┏━━

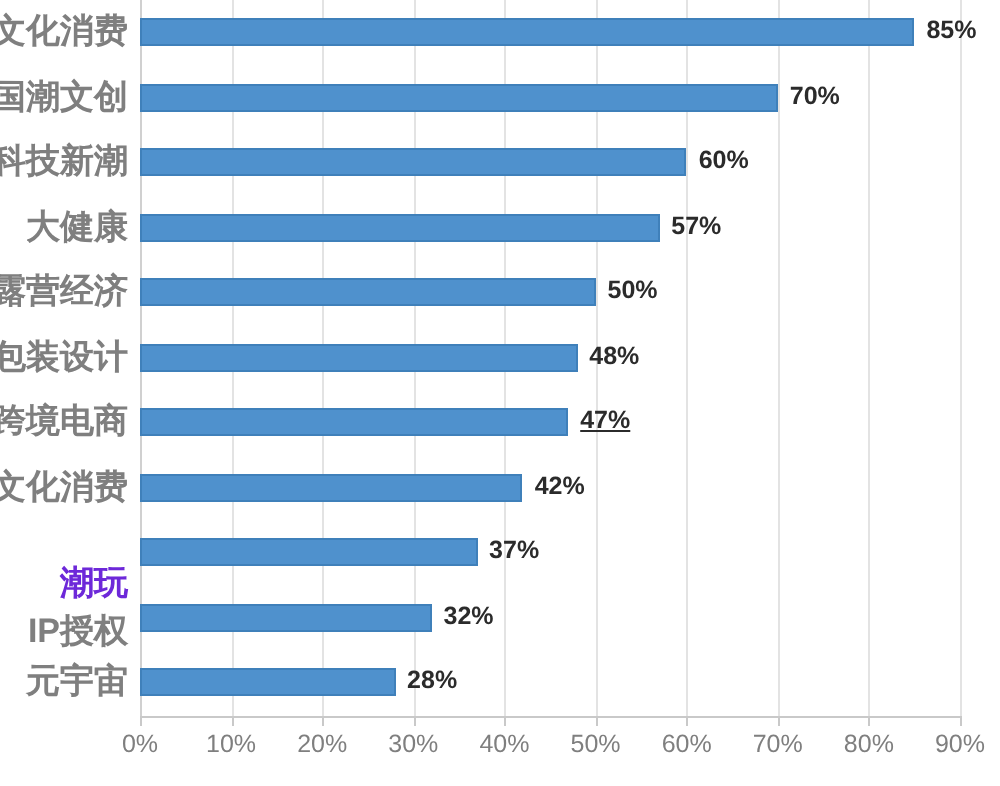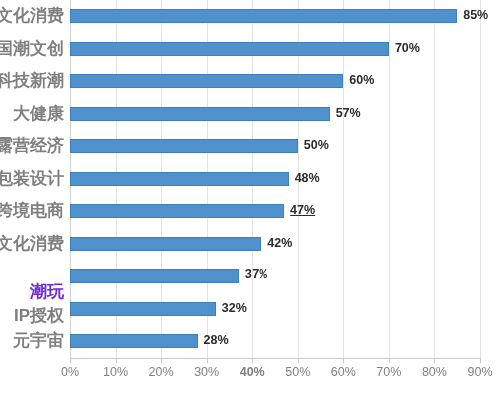"37%" div.bar-row { font-family: Liberation Mono, monospace -> none }
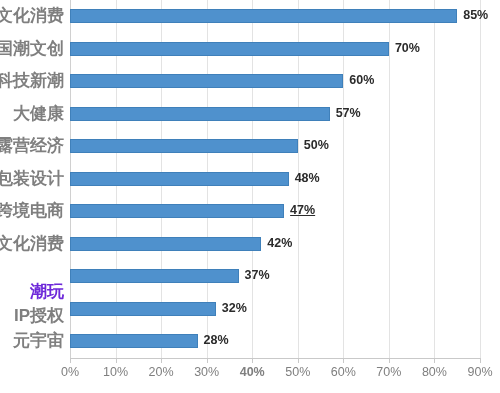"40%" div.x-label { font-weight: bold -> none }
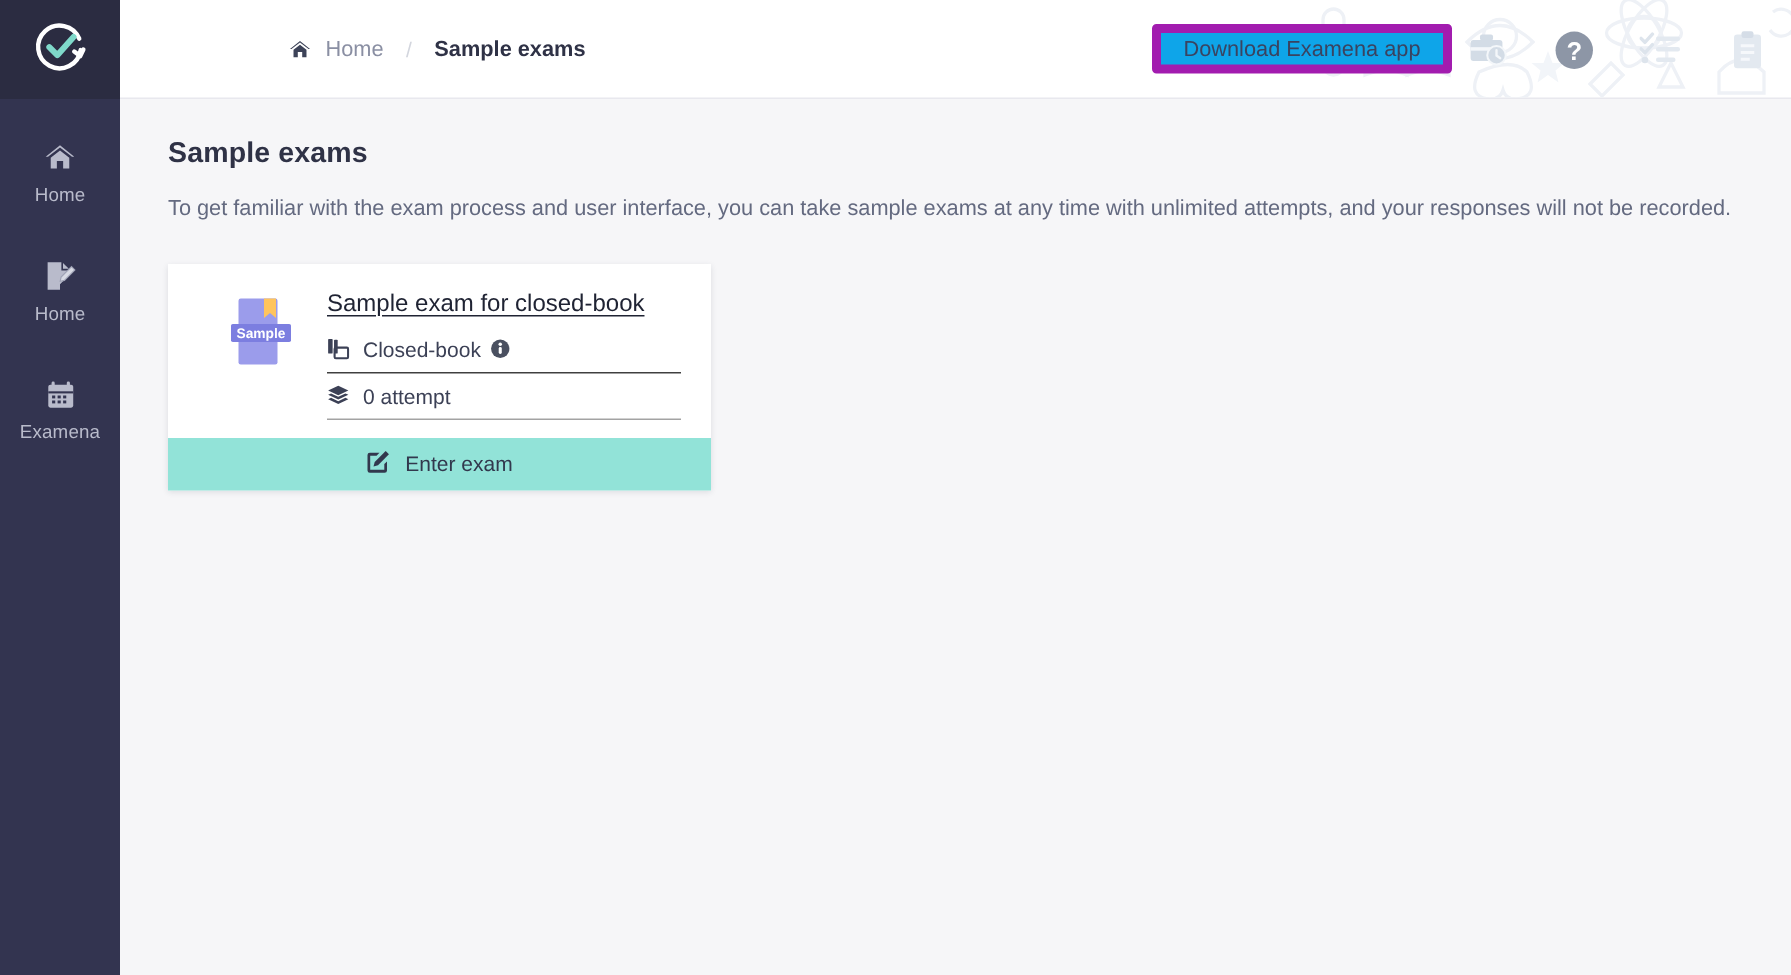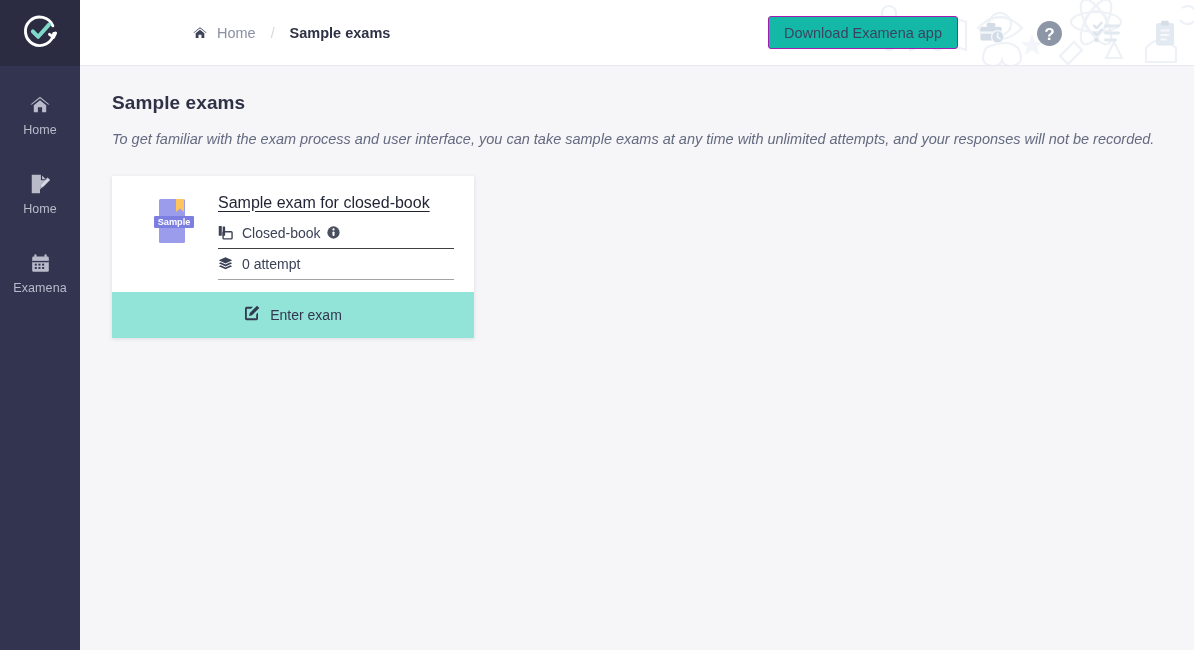"Download Examena app" .download-btn { background: #14b8a6 -> #0ea5e9; border: 1px solid #a21caf -> 6px solid #a21caf }
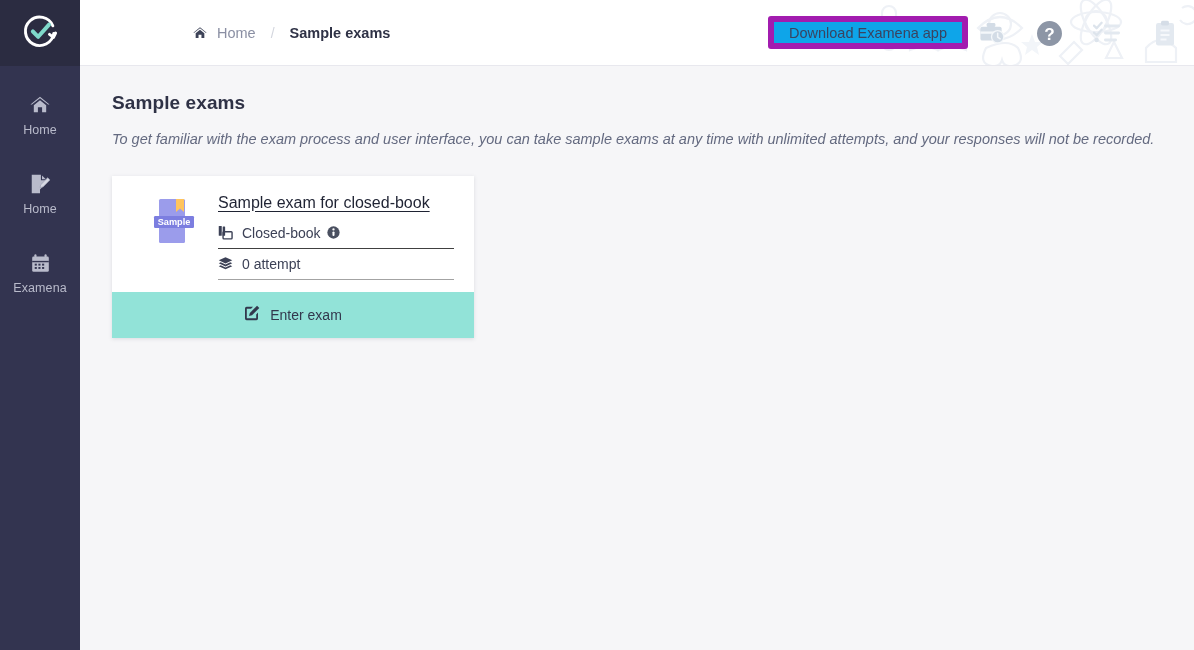"To get familiar with the" .page-sub { font-style: italic -> none }
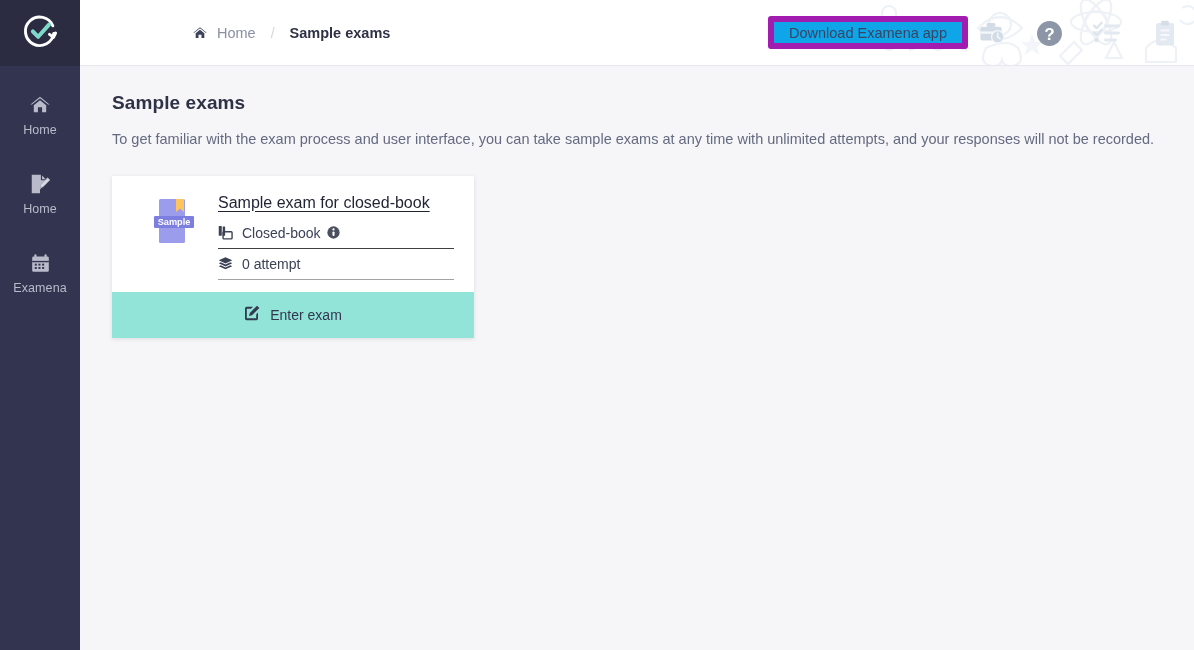"Enter exam" .card-action { height: 46px -> 35px }
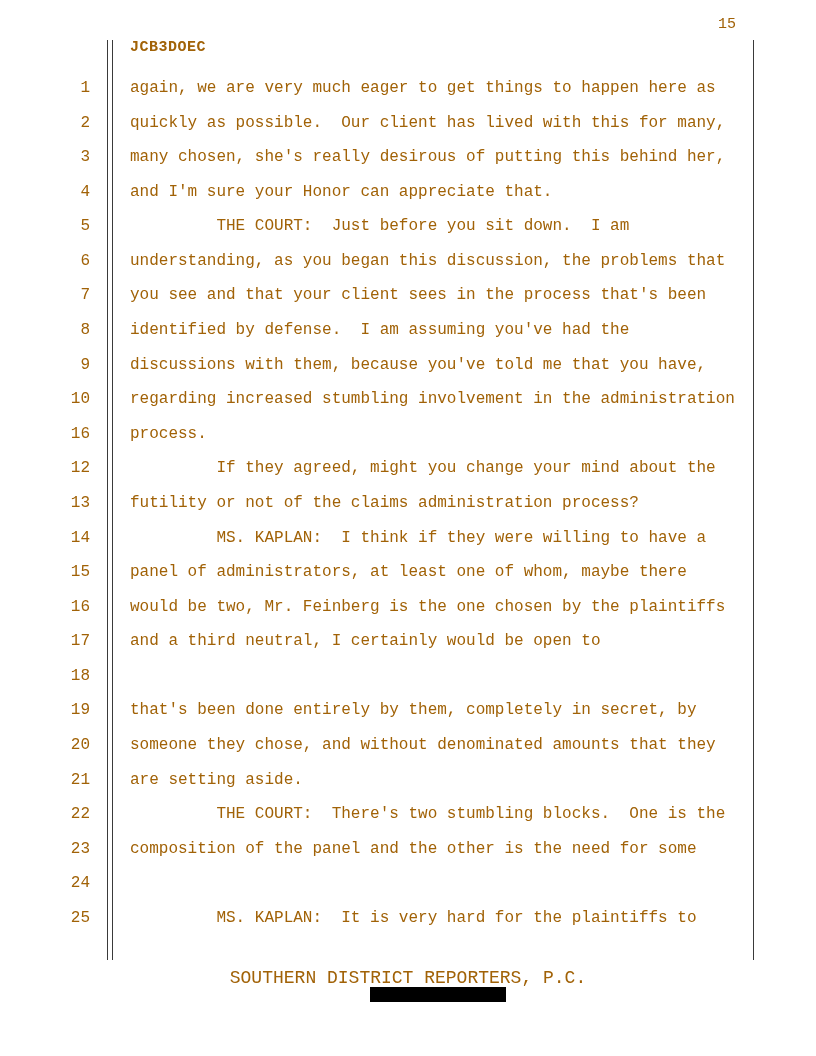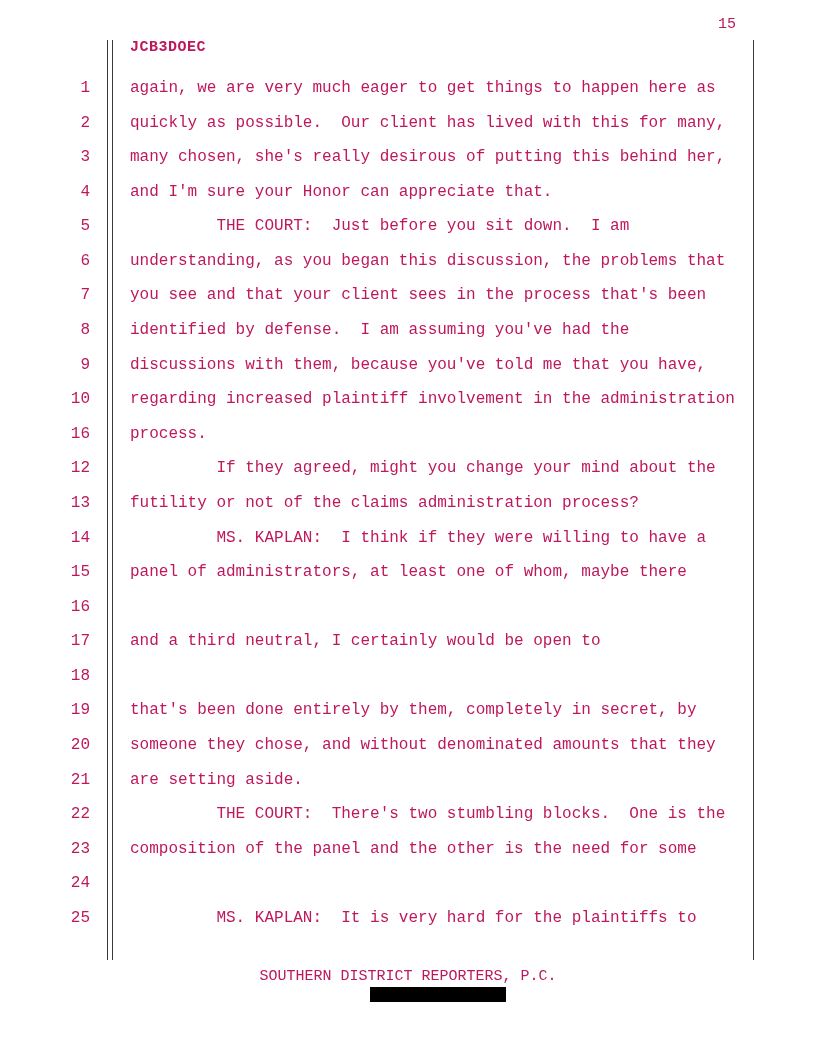"15" .page { color: #be185d -> #a16207 }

┗━━

_What the task asks:_
Every entry, word for word, should be given again; the pictures are not part of the copy.

_Expected answer:_
"37%" div.bar-row { font-family: Liberation Mono, monospace -> none }
"40%" div.x-label { font-weight: bold -> none }
"Download Examena app" .download-btn { background: #14b8a6 -> #0ea5e9; border: 1px solid #a21caf -> 6px solid #a21caf }
"To get familiar with the" .page-sub { font-style: italic -> none }
"Enter exam" .card-action { height: 46px -> 35px }
"15" .page { color: #be185d -> #a16207 }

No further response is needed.